Monday, 25 March 2013

Ne'er Shed A Clout Till May Is Out

A few years ago in England the winters were getting warmer and the summers wetter, and the seasons seemed to be melting into one. At that time, the global warming alarmists seemed to have a good point. It seemed possible than the sinful excess of humanity and its inability to recycle its own waste was causing damage to the whole of creation.
However, the last few years have seen a return to proper winters. Snow has become frequent again and temperatures below zero are becoming common once more.
This month we have seen snow and ice.
It has been cold, but by no means exceptionally cold.

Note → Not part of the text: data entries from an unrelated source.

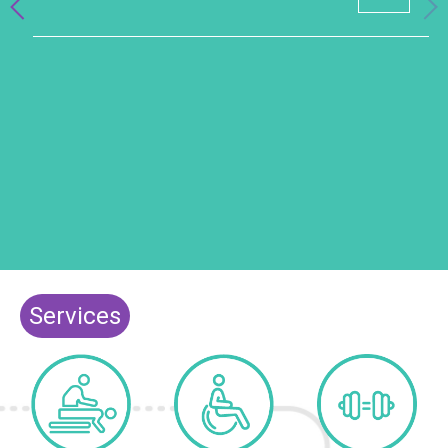
Services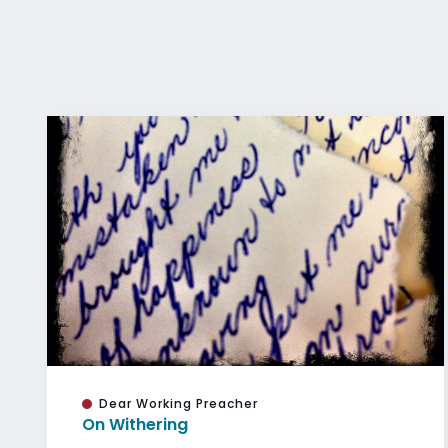
Dear Working Preacher
On Withering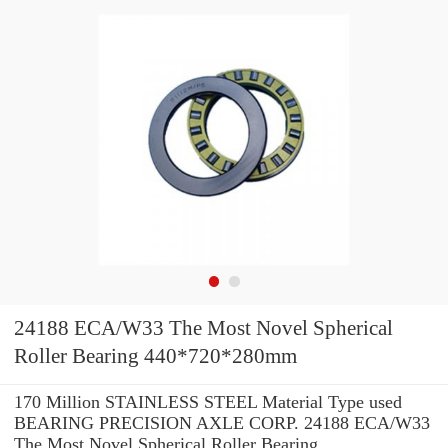
24188 ECA/W33 The Most Novel Spherical
Roller Bearing 440*720*280mm
170 Million STAINLESS STEEL Material Type used
BEARING PRECISION AXLE CORP. 24188 ECA/W33
The Most Novel Spherical Roller Bearing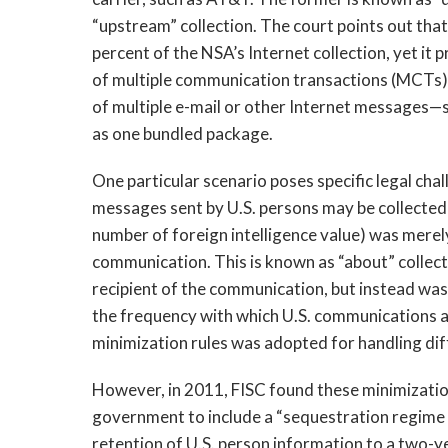
“upstream” collection. The court points out tha
percent of the NSA’s Internet collection, yet it
of multiple communication transactions (MCTs)
of multiple e-mail or other Internet messages—
as one bundled package.
One particular scenario poses specific legal cha
messages sent by U.S. persons may be collected 
number of foreign intelligence value) was mere
communication. This is known as “about” collecti
recipient of the communication, but instead was
the frequency with which U.S. communications ar
minimization rules was adopted for handling dif
However, in 2011, FISC found these minimizatio
government to include a “sequestration regime 
retention of U.S. person information to a two-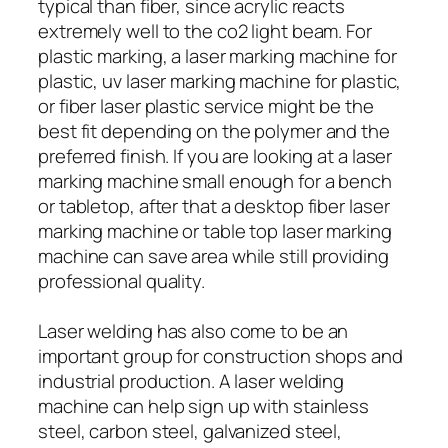
typical than fiber, since acrylic reacts
extremely well to the co2 light beam. For
plastic marking, a laser marking machine for
plastic, uv laser marking machine for plastic,
or fiber laser plastic service might be the
best fit depending on the polymer and the
preferred finish. If you are looking at a laser
marking machine small enough for a bench
or tabletop, after that a desktop fiber laser
marking machine or table top laser marking
machine can save area while still providing
professional quality.
Laser welding has also come to be an
important group for construction shops and
industrial production. A laser welding
machine can help sign up with stainless
steel, carbon steel, galvanized steel,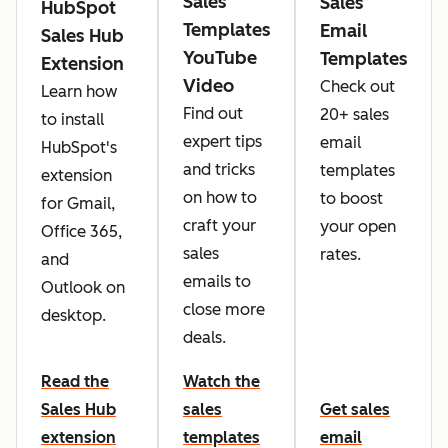
Sales
Sales
HubSpot
Templates
Email
Sales Hub
YouTube
Templates
Extension
Video
Check out
Learn how
Find out
20+ sales
to install
expert tips
email
HubSpot's
and tricks
templates
extension
on how to
to boost
for Gmail,
craft your
your open
Office 365,
sales
rates.
and
emails to
Outlook on
close more
desktop.
deals.
Read the
Watch the
Sales Hub
sales
Get sales
extension
templates
email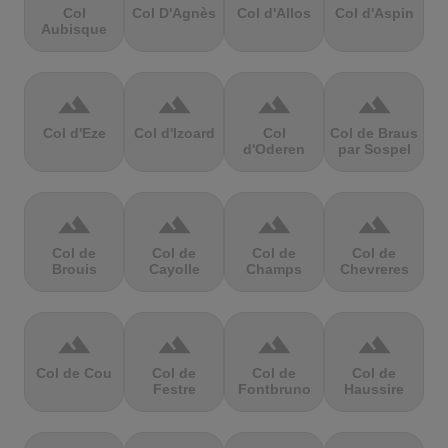
Col
Col D'Agnès
Col d'Allos
Col d'Aspin
Aubisque
terrain
terrain
terrain
terrain
Col d'Eze
Col d'Izoard
Col
Col de Braus
d'Oderen
par Sospel
terrain
terrain
terrain
terrain
Col de
Col de
Col de
Col de
Brouis
Cayolle
Champs
Chevreres
terrain
terrain
terrain
terrain
Col de Cou
Col de
Col de
Col de
Festre
Fontbruno
Haussire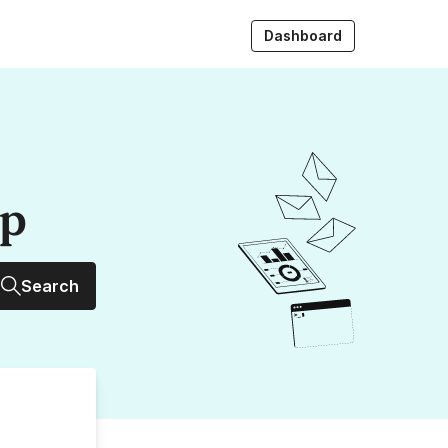
Dashboard
up
Search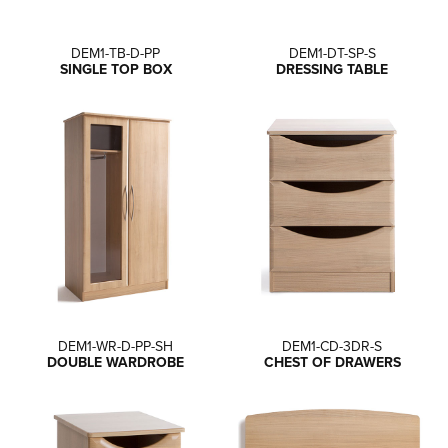
DEM1-TB-D-PP
DEM1-DT-SP-S
SINGLE TOP BOX
DRESSING TABLE
DEM1-WR-D-PP-SH
DEM1-CD-3DR-S
DOUBLE WARDROBE
CHEST OF DRAWERS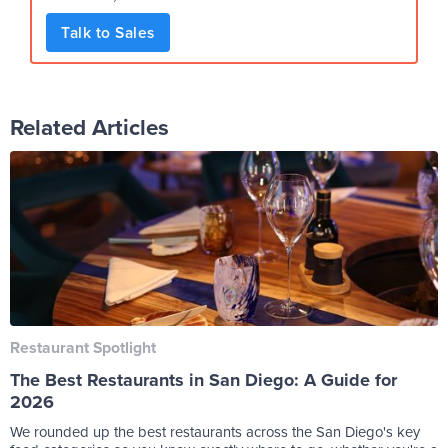
Talk to Sales
Related Articles
Restaurant Spotlight
The Best Restaurants in San Diego: A Guide for
2026
We rounded up the best restaurants across the San Diego's key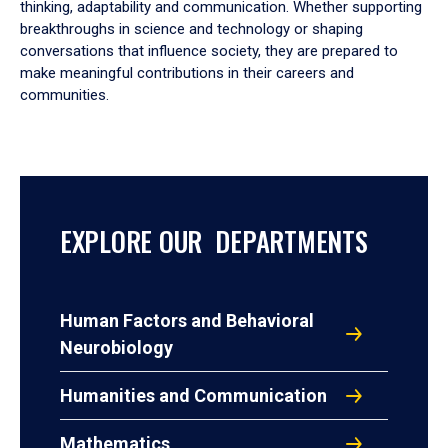
thinking, adaptability and communication. Whether supporting
breakthroughs in science and technology or shaping
conversations that influence society, they are prepared to
make meaningful contributions in their careers and
communities.
EXPLORE OUR DEPARTMENTS
Human Factors and Behavioral
Neurobiology
Humanities and Communication
Mathematics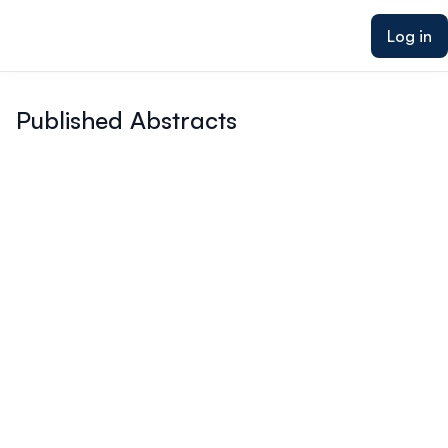
ain content
Log in
Published Abstracts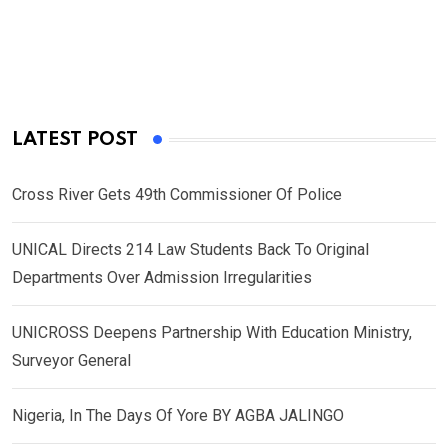
LATEST POST
Cross River Gets 49th Commissioner Of Police
UNICAL Directs 214 Law Students Back To Original
Departments Over Admission Irregularities
UNICROSS Deepens Partnership With Education Ministry,
Surveyor General
Nigeria, In The Days Of Yore BY AGBA JALINGO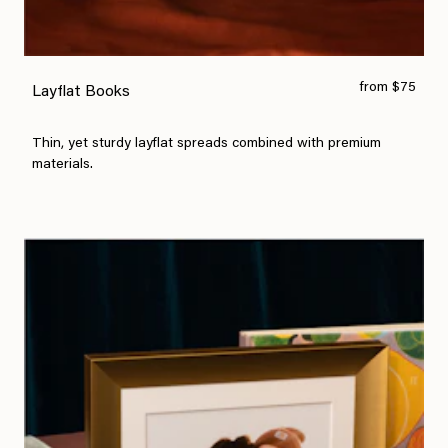
from $75
Layflat Books
Thin, yet sturdy layflat spreads combined with premium
materials.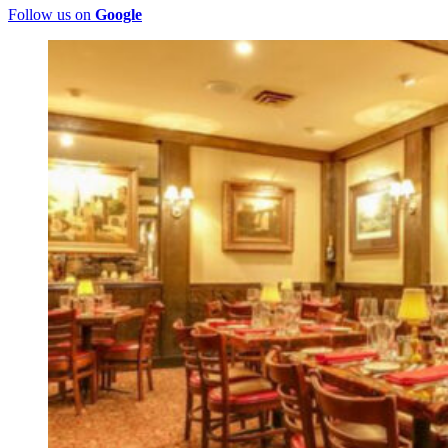
Follow us on
Google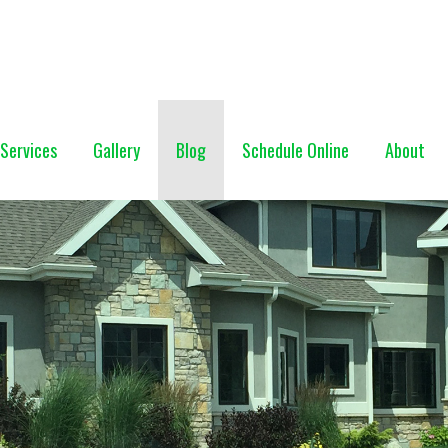
NG (928) 527-0671
Services
Gallery
Blog
Schedule Online
About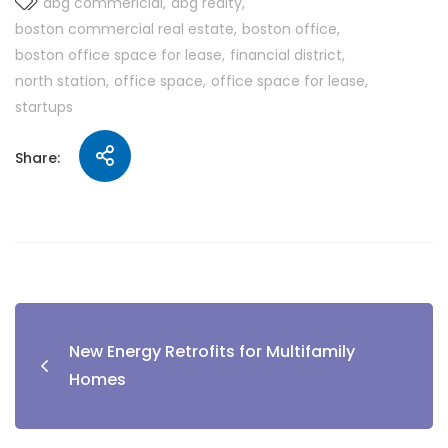
abg commericial
abg realty
boston commercial real estate
boston office
boston office space for lease
financial district
north station
office space
office space for lease
startups
Share:
New Energy Retrofits for Multifamily
Homes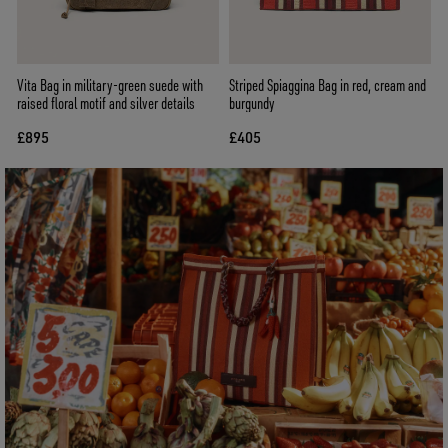
Vita Bag in military-green suede with
Striped Spiaggina Bag in red, cream and
raised floral motif and silver details
burgundy
£895
£405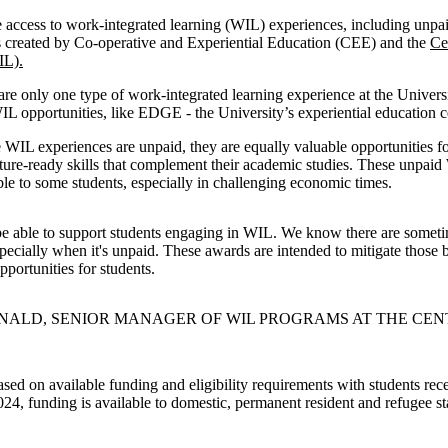
 access to work-integrated learning (WIL) experiences, including unpa
s created by Co-operative and Experiential Education (CEE) and the
Ce
IL).
re only one type of work-integrated learning experience at the Univer
WIL opportunities, like EDGE - the University’s experiential education c
WIL experiences are unpaid, they are equally valuable opportunities fo
uture-ready skills that complement their academic studies. These unpai
ible to some students, especially in challenging economic times.
be able to support students engaging in WIL. We know there are sometim
specially when it's unpaid. These awards are intended to mitigate those b
portunities for students.
ALD, SENIOR MANAGER OF WIL PROGRAMS AT THE CEN
sed on available funding and eligibility requirements with students rec
024, funding is available to domestic, permanent resident and refugee st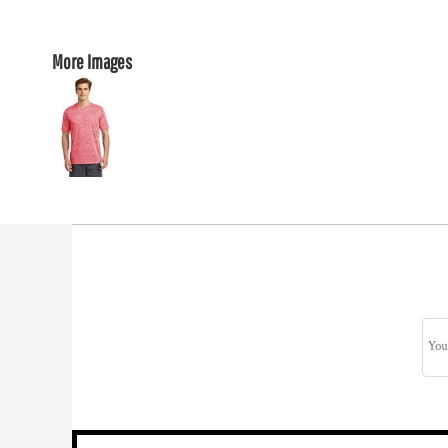
More Images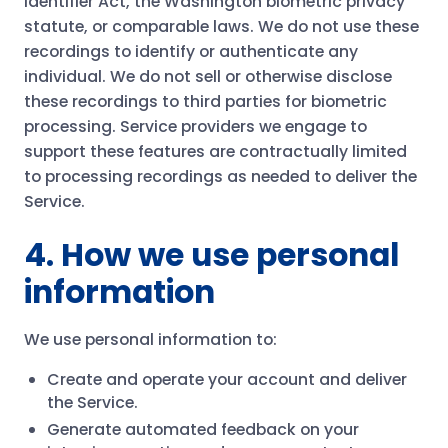
Identifier Act, the Washington biometric privacy
statute, or comparable laws. We do not use these
recordings to identify or authenticate any
individual. We do not sell or otherwise disclose
these recordings to third parties for biometric
processing. Service providers we engage to
support these features are contractually limited
to processing recordings as needed to deliver the
Service.
4. How we use personal
information
We use personal information to:
Create and operate your account and deliver
the Service.
Generate automated feedback on your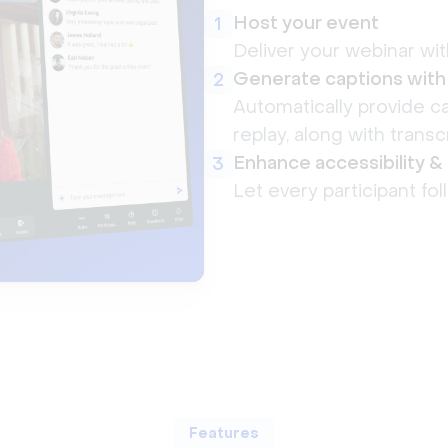
Host your event
1
Deliver your webinar wit
Generate captions with
2
Automatically provide ca
replay, along with transcr
Enhance accessibility 
3
Let every participant fol
Features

It has dipped a degree or two below zero, feeling a little colder because of the high winds.
However, the alarmists, having been discredited with their global warming scare, now seek to frighten us with talk of  Climate Change.
Climate Change is one of those terms like Emotional Abuse that can mean absolutely anything.
The alarmists talk of Extreme Weather.
Well, I've yet to see any extreme weather round here. I've seen nothing that I didn't see forty years ago.
Indeed, even further back, in the fourteenth century we had huge problems with global cooling. The fourteenth century was a time of famine, war and plague in Northern Europe, and the drop in temperature caused no end of difficulties. It was a century of cooling, and the cooling had nothing to do with humanity.
Forty years ago the Jehovah's Witnesses liked to warn us of impending global catastrophe with every earthquake, hurricane or blizzard.
Now they are being put out of business by the miserabilists who see wickedness everywhere, and the alarmists in the Vichy press.
Climate Change is a joke.  Modern day Greens are Jehovah's Witnesses gone mainstream.
Yet those who see wickedness in every act of affirmation are perilously close to wrecking England's energy supplies.
Coal, with its grim proletarian connotations, has been declared anathema. Wind farms which destroy countless birds and bats (for their own ecological good) will soon spread throughout the land, driving us mad with their low level hum, while we huddle together covered by blankets, wearing three pairs of socks, four sweaters, and a couple of coats for good measure.